The Parent Trip-Olympic fever
I have Olympic fever. I absolutely love it. And so do my girls. They’ve been learning about the Olympics at school. We discussed the Olympics on our way home the other day. I have to say, the drive home from school is usually the most fascinating eight minutes of my day.
Our discussion went something like this. “What did you guys learn at school today?” Three - “I learned the Go-lympics.” “Oh? What are the Go-lympics?” Four -“That’s when everybody in the world runs with fire and joins together to cheer for the Canadian Flames.” (I think we had some crossover between our country, the torch, and Daddy’s a Flames fan). “Wow. What are we cheering for?” They both thought about this for a few seconds. Three – “For love!” Four – “No. For winning.” That’s when they got me. Are we cheering for Canada to win? Yes. Of course we are. But what about when we don’t win…do we still cheer? Yes. For love? Maybe. Love of country. Love of sport. Love of our Canadian athletes, who have put in countless hours for most of their short lives to be where they are…right at this moment. And what do they do it for? Not money. Not fame. (Except for a few minutes and a jug of beer). For a gold medal? Maybe. For the love of an entire country? That sounds pretty good.

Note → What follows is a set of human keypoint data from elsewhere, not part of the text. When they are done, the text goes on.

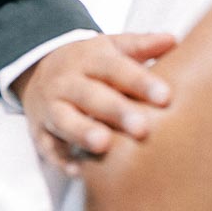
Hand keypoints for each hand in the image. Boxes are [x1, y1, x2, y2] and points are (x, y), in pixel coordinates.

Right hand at [13, 32, 175, 173]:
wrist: (40, 71)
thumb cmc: (89, 63)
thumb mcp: (111, 47)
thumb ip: (141, 45)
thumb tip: (172, 40)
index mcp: (90, 58)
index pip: (116, 68)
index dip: (140, 82)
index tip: (165, 97)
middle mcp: (68, 81)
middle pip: (92, 95)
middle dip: (116, 111)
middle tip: (142, 128)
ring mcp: (51, 106)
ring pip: (65, 119)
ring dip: (83, 132)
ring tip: (104, 144)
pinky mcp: (39, 131)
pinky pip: (47, 146)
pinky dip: (60, 158)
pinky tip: (77, 170)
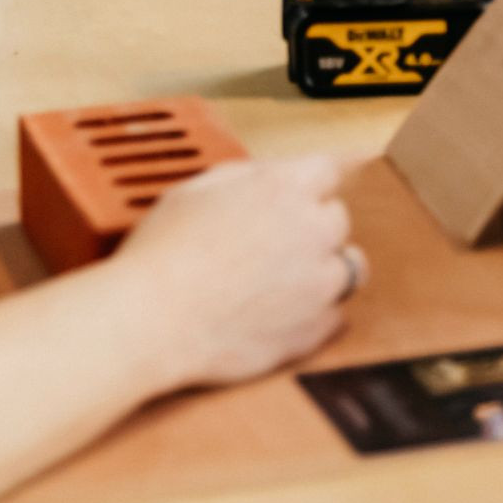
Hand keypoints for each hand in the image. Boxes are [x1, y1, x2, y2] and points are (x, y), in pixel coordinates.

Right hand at [112, 153, 356, 390]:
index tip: (299, 197)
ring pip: (349, 268)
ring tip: (285, 282)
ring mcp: (319, 283)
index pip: (328, 171)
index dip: (309, 186)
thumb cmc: (164, 253)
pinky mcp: (314, 330)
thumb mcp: (197, 189)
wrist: (153, 320)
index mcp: (285, 188)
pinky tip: (280, 315)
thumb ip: (246, 177)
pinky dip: (314, 316)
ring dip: (324, 270)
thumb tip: (268, 177)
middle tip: (276, 244)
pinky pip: (335, 317)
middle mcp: (313, 230)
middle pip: (338, 219)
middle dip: (313, 227)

I always find it interesting that when our athletes are interviewed after a disappointing performance the first thing they do is give the most heartfelt apology. To Canada, to their families, to everyone that cheered for them. You never see them stomp off angry because the glass case they had made for their medal will remain empty. Not the Canadians. I think this is a great lesson we can teach our kids as we sit around our TV’s and cheer for our athletes. Cheer for the win… but also for the love.
As we watch them stand poised for their moment, about to take the ice or head down the mountain, I tear up. For the athletes, yes, but also for their parents. Huddled somewhere close by I’m sure, taking their regular spot in the stands or bleachers or by gate seven. A granola bar in their pocket, just in case it’s needed. Tingling with adrenaline and coffee, about to see all the effort, all the sacrifices come to fruition. Most of them just hoping for the same result we hope for now, from our five-year olds. To see a smiling face when it’s all over. Win or no win, Go Canadian Flames!